▶ Goal of the exercise
How many lines below hold "вашей"? Answer with only the number.

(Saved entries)
·····

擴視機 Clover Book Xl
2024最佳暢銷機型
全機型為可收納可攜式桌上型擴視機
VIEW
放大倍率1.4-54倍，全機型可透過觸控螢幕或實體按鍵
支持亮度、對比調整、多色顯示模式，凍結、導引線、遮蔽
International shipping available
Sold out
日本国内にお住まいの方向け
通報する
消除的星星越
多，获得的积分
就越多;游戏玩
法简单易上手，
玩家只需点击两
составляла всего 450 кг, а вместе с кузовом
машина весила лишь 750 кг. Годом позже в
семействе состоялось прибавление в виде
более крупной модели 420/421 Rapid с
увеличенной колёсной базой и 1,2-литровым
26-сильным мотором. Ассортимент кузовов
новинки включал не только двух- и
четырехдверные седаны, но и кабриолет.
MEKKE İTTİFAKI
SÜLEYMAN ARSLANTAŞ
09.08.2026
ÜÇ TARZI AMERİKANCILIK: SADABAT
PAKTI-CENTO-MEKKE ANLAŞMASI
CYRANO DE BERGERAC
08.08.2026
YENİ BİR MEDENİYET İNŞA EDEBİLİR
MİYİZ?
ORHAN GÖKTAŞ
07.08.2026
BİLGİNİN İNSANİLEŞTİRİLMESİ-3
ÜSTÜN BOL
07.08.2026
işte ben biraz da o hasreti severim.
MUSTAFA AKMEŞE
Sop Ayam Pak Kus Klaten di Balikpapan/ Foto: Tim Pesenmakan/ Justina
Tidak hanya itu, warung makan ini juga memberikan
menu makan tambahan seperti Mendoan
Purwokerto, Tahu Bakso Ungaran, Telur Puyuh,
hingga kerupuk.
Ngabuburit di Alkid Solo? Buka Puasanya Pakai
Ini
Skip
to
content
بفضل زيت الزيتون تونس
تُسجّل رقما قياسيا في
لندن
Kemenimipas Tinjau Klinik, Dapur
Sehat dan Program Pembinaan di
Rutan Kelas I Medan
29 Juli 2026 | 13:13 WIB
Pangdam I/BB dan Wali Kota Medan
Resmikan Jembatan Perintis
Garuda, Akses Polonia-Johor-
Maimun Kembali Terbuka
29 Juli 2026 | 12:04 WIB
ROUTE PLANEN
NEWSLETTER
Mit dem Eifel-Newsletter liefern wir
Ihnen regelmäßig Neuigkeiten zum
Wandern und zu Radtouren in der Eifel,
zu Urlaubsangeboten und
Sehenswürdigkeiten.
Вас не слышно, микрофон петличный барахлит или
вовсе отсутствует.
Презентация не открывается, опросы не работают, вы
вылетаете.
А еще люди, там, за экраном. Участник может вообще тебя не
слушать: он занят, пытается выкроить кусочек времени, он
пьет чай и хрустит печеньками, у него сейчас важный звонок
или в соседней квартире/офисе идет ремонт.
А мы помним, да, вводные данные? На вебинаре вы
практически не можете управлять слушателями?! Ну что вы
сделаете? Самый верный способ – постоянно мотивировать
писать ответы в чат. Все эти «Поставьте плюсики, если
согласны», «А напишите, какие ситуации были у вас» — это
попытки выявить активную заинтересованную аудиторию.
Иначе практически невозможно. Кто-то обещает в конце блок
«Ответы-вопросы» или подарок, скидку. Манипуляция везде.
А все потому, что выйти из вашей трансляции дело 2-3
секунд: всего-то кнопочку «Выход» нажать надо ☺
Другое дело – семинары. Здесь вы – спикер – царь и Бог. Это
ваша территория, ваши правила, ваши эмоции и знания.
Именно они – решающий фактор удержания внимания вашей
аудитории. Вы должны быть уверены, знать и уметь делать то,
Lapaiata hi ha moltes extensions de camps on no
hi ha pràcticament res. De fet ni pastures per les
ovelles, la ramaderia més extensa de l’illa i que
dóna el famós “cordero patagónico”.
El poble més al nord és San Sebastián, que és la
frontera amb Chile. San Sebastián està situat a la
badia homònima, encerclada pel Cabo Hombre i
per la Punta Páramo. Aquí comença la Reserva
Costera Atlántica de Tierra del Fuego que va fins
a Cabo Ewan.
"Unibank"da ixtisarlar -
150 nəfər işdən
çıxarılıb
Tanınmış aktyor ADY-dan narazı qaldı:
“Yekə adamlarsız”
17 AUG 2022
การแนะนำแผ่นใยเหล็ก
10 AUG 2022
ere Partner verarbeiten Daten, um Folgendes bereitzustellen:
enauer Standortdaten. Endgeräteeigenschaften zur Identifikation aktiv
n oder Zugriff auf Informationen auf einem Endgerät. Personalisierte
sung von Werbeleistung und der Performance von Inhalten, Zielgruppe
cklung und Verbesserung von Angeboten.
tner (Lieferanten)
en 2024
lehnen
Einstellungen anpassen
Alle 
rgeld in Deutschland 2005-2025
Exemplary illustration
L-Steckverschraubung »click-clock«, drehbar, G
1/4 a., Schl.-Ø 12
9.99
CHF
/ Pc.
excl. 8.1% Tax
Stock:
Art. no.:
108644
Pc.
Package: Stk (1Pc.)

·····

▶ Solution
2